__DIRECTIONS__
Exactly reproduce the line containing "Height estimate for" together with every line after it, through the end of the entries, and give nothing more.

• • • • •

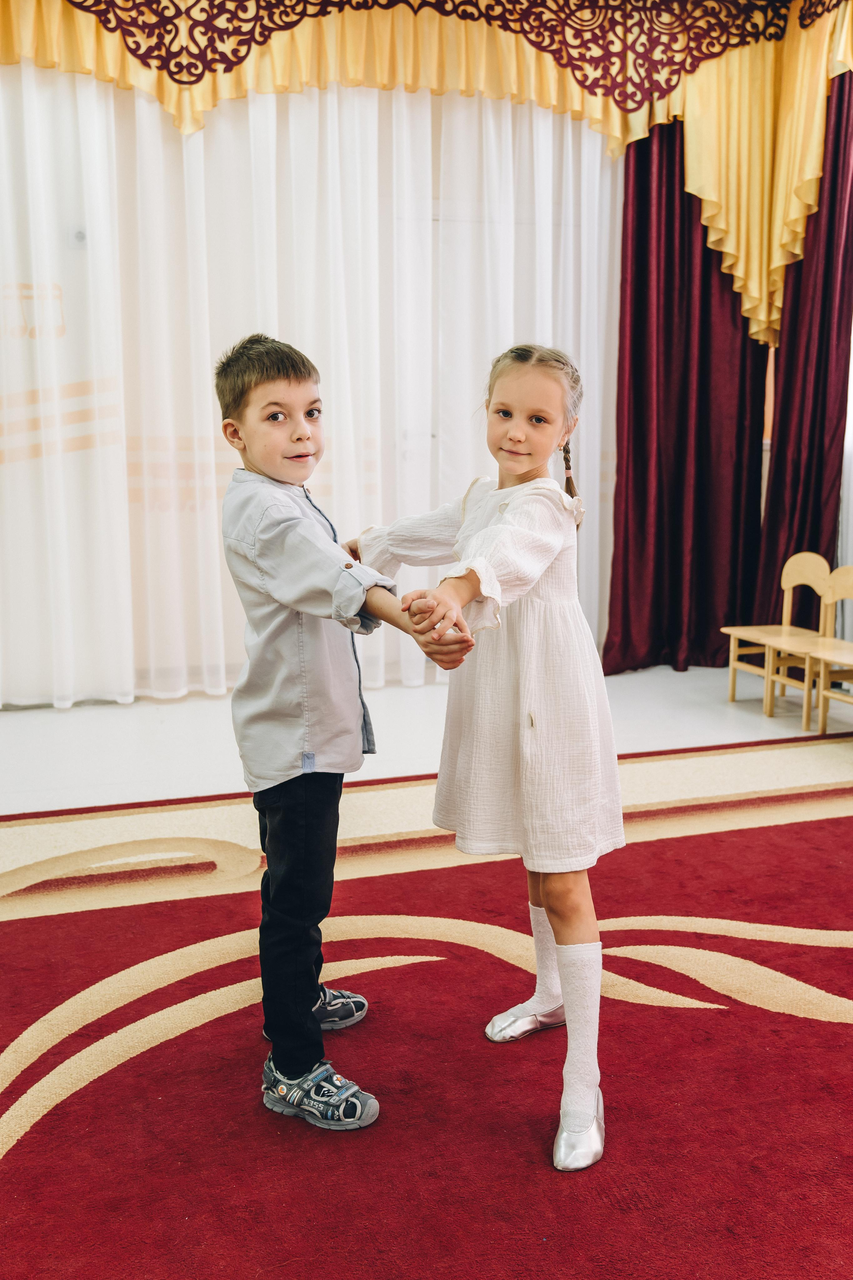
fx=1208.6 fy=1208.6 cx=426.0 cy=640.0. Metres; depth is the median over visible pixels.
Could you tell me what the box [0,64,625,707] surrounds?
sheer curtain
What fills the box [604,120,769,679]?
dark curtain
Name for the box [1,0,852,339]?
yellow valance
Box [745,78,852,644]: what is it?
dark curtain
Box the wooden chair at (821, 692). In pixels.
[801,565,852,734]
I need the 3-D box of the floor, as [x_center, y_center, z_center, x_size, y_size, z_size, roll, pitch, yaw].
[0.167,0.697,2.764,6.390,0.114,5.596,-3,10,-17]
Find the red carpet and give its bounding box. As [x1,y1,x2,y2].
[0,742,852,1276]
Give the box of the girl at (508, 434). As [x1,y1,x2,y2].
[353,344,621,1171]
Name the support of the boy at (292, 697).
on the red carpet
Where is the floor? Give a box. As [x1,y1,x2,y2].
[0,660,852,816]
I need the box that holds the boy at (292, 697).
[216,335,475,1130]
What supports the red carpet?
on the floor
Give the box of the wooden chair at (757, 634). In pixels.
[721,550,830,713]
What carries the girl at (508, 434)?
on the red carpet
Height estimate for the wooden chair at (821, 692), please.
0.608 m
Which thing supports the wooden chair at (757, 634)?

• • • • •

__EXPECTED ANSWER__
Height estimate for the wooden chair at (821, 692), please.
0.608 m
Which thing supports the wooden chair at (757, 634)?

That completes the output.